Saddam Hussein appears at the Iraqi Special Tribunal on July 21.
Saddam Hussein appears at the Iraqi Special Tribunal on July 21.Iraqi Special Tribunal / AP

Saddam Hussein’s defense lawyers will attend next week’s trial of the toppled Iraqi dictator and seven co-defendants, dropping a threat to boycott the proceedings because of the recent assassination of two team members, a spokesman for the defense said Thursday.

“All the lawyers will attend the trial on Monday and a decision has been taken not to leave the president alone,” Issam Ghazawi told The Associated Press, referring to Saddam as president.

“We will not allow the court to appoint other lawyers,” Ghazawi said. “The lawyers are forced to attend the hearings, despite serious threats on their lives, but they want to do that to serve justice.”

On Oct. 20, the day after the trial began, attorney Saadoun al-Janabi was kidnapped by masked gunmen. His body was found the next day with bullet holes in the head.
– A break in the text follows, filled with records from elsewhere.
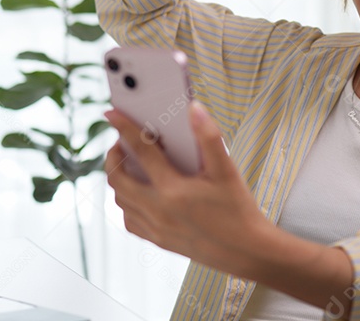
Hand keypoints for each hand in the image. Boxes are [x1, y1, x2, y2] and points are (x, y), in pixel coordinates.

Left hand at [104, 102, 269, 275]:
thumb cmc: (238, 210)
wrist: (247, 252)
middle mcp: (158, 211)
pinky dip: (128, 203)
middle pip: (117, 179)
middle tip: (121, 141)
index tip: (112, 113)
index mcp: (173, 190)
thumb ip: (209, 136)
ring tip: (129, 164)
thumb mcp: (227, 170)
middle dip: (113, 156)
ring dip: (118, 180)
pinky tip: (139, 192)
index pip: (141, 151)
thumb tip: (194, 108)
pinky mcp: (158, 241)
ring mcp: (155, 228)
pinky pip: (130, 220)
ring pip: (120, 201)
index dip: (124, 128)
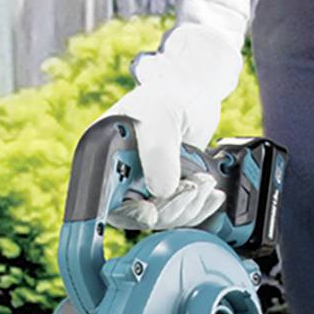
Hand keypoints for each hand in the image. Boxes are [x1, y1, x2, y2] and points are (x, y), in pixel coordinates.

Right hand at [103, 24, 241, 229]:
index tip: (151, 211)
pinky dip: (198, 209)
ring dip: (190, 206)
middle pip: (137, 215)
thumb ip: (158, 152)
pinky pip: (179, 215)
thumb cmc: (168, 95)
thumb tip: (162, 191)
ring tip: (206, 180)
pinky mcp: (165, 192)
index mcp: (102, 157)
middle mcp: (118, 176)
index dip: (128, 212)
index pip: (106, 200)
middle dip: (171, 207)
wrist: (195, 94)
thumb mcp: (160, 117)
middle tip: (194, 186)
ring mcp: (143, 186)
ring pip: (163, 219)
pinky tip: (211, 193)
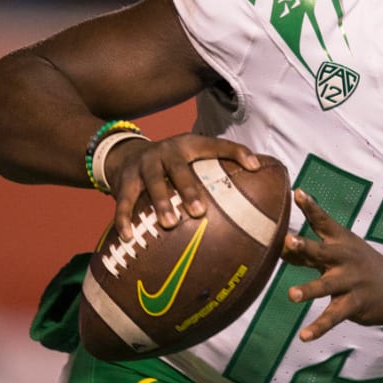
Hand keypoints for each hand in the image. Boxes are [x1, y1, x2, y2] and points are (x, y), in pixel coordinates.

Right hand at [104, 132, 260, 238]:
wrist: (127, 154)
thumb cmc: (174, 162)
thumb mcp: (194, 155)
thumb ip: (223, 164)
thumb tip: (259, 176)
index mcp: (188, 145)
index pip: (214, 145)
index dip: (235, 152)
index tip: (253, 167)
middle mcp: (165, 152)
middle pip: (177, 167)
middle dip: (188, 188)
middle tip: (199, 211)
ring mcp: (143, 165)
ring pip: (151, 182)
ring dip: (160, 202)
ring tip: (169, 224)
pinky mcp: (124, 181)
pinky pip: (123, 201)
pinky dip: (124, 218)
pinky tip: (129, 236)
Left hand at [282, 189, 382, 341]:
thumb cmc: (359, 267)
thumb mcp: (338, 253)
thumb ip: (308, 252)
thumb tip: (279, 247)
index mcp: (341, 241)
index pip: (323, 221)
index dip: (311, 207)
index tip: (297, 193)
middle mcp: (345, 258)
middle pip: (323, 251)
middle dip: (305, 246)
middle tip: (288, 241)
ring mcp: (351, 281)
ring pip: (327, 286)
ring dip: (309, 290)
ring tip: (291, 296)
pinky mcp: (355, 304)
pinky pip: (334, 316)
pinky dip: (319, 327)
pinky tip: (304, 336)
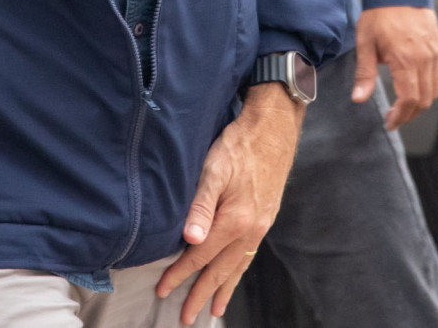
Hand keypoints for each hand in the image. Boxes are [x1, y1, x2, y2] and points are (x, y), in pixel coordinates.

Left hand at [158, 84, 303, 322]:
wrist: (274, 129)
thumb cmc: (239, 145)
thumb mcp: (214, 170)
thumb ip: (200, 206)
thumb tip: (190, 241)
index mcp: (235, 221)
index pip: (200, 256)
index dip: (180, 274)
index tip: (163, 290)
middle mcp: (250, 229)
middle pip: (220, 270)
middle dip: (201, 293)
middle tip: (186, 317)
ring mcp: (261, 225)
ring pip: (238, 266)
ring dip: (223, 288)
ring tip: (214, 308)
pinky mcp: (266, 218)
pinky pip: (249, 254)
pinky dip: (239, 271)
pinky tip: (234, 274)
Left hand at [354, 6, 437, 128]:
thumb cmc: (380, 13)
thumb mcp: (365, 43)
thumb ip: (364, 74)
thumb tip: (359, 98)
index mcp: (405, 60)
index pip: (408, 100)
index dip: (400, 117)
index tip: (390, 122)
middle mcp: (424, 59)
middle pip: (424, 100)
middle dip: (409, 114)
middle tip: (394, 118)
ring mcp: (435, 53)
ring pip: (434, 90)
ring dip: (420, 103)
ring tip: (403, 106)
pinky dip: (430, 88)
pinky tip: (416, 88)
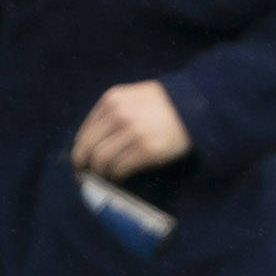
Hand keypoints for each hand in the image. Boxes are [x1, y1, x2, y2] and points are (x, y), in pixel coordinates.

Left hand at [70, 80, 189, 179]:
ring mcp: (133, 131)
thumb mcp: (132, 98)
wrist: (195, 108)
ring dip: (102, 173)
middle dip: (84, 166)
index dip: (80, 152)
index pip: (85, 132)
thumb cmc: (163, 106)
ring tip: (107, 177)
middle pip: (88, 148)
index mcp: (111, 100)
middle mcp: (119, 114)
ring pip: (102, 160)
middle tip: (86, 177)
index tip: (81, 164)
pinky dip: (117, 176)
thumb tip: (91, 145)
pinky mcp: (148, 149)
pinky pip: (121, 168)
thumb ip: (112, 113)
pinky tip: (121, 177)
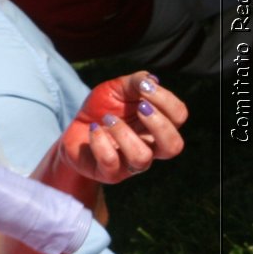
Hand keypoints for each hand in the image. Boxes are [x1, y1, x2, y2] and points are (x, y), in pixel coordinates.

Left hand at [60, 73, 185, 182]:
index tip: (143, 87)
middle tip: (139, 108)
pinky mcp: (109, 172)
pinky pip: (111, 162)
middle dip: (158, 124)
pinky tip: (94, 128)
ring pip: (142, 158)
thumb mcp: (115, 89)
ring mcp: (131, 163)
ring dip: (124, 133)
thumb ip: (135, 82)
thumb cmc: (101, 109)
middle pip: (173, 146)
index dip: (166, 101)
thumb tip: (152, 81)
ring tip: (108, 119)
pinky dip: (100, 142)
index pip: (179, 116)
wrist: (72, 130)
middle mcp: (150, 147)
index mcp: (158, 125)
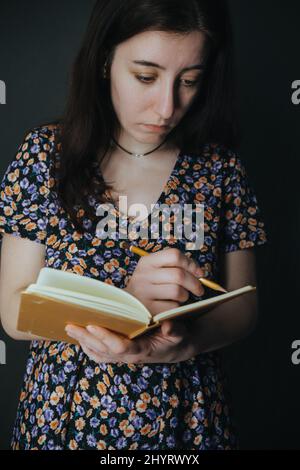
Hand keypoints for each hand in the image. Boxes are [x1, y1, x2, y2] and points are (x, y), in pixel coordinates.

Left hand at [65, 318, 198, 363]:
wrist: (175, 348)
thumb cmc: (176, 338)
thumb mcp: (180, 333)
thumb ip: (175, 330)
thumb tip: (167, 325)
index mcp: (142, 350)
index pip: (119, 347)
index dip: (105, 337)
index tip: (93, 325)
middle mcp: (129, 356)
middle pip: (103, 350)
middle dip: (86, 338)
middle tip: (70, 325)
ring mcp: (123, 357)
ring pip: (98, 353)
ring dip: (83, 342)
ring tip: (70, 328)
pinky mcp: (119, 355)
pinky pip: (100, 354)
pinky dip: (88, 347)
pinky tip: (80, 337)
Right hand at [125, 248, 204, 315]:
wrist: (126, 304)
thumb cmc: (147, 285)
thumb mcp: (154, 270)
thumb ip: (175, 266)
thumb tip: (200, 272)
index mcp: (147, 261)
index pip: (174, 255)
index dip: (190, 264)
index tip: (199, 273)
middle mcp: (143, 275)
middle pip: (179, 275)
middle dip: (194, 283)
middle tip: (199, 290)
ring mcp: (144, 292)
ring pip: (177, 291)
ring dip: (185, 296)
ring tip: (181, 297)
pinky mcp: (147, 309)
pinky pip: (172, 307)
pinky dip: (177, 307)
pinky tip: (172, 306)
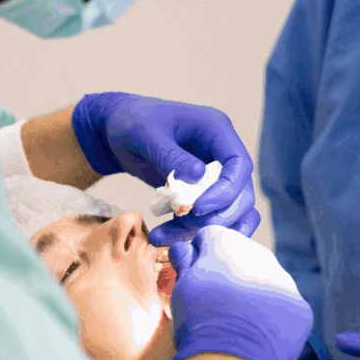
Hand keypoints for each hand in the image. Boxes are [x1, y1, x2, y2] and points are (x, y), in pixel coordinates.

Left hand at [71, 93, 259, 245]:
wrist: (117, 133)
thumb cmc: (131, 123)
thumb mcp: (145, 134)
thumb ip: (170, 154)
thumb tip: (198, 176)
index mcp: (215, 130)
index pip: (240, 164)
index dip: (227, 190)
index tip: (199, 207)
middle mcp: (220, 153)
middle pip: (241, 193)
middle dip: (218, 214)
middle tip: (186, 222)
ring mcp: (213, 175)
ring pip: (227, 211)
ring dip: (202, 229)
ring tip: (165, 235)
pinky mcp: (200, 193)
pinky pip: (207, 218)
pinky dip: (189, 232)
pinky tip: (165, 237)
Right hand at [167, 226, 312, 359]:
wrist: (232, 357)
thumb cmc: (199, 319)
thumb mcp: (181, 286)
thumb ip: (185, 262)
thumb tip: (184, 250)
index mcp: (225, 242)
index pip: (210, 238)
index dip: (200, 257)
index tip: (195, 277)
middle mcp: (258, 252)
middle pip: (241, 257)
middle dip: (230, 274)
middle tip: (216, 303)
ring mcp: (282, 279)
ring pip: (265, 280)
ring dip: (253, 294)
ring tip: (237, 322)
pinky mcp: (298, 304)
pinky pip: (282, 305)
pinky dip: (272, 317)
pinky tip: (257, 333)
On Nov. 8, defense lawyer Adel al-Zubeidi was killed in an ambush and a colleague, Thamir al-Khuzaie, was wounded. Al-Khuzaie fled the country and asked for asylum in Qatar.

Plea for increased protection
The defense has asked the authorities for increased protection and threatened to boycott the trial unless this was provided.

Were the defense lawyers to boycott the trial, the Iraqi High Tribunal would ask “standby” lawyers from its own Defense Counsel Office to step in, a U.S. official has told The AP in Baghdad.

The official in Baghdad said Wednesday American and Iraqi authorities have urged defense lawyers to accept their offers of the “most robust security possible.”

Ghazawi said the defense team had received no such offer. “We read about these things only in the media, but we have not received anything official from the court and I’m not aware that any of our requests have been answered,” he told the AP.

The lawyers had asked the court to provide them with extra protection, or housing inside the Green Zone in central Baghdad, which is guarded by the U.S. military. They had also called for a U.N. probe into the killing of their two colleagues.

The U.S. official, who spoke on condition of anonymity because of the sensitivity of the case, said the Iraqi tribunal expects at least one attorney for each defendant — including Saddam’s personal counsel, Khalil al-Dulaimi.

Saddam was captured by U.S. troops nearly two years ago after spending eight months on the run following the fall of his regime in April 2003. He and the others are charged in the 1982 deaths of more than 140 Shiites in the town of Dujail north of Baghdad following an assassination attempt against him there.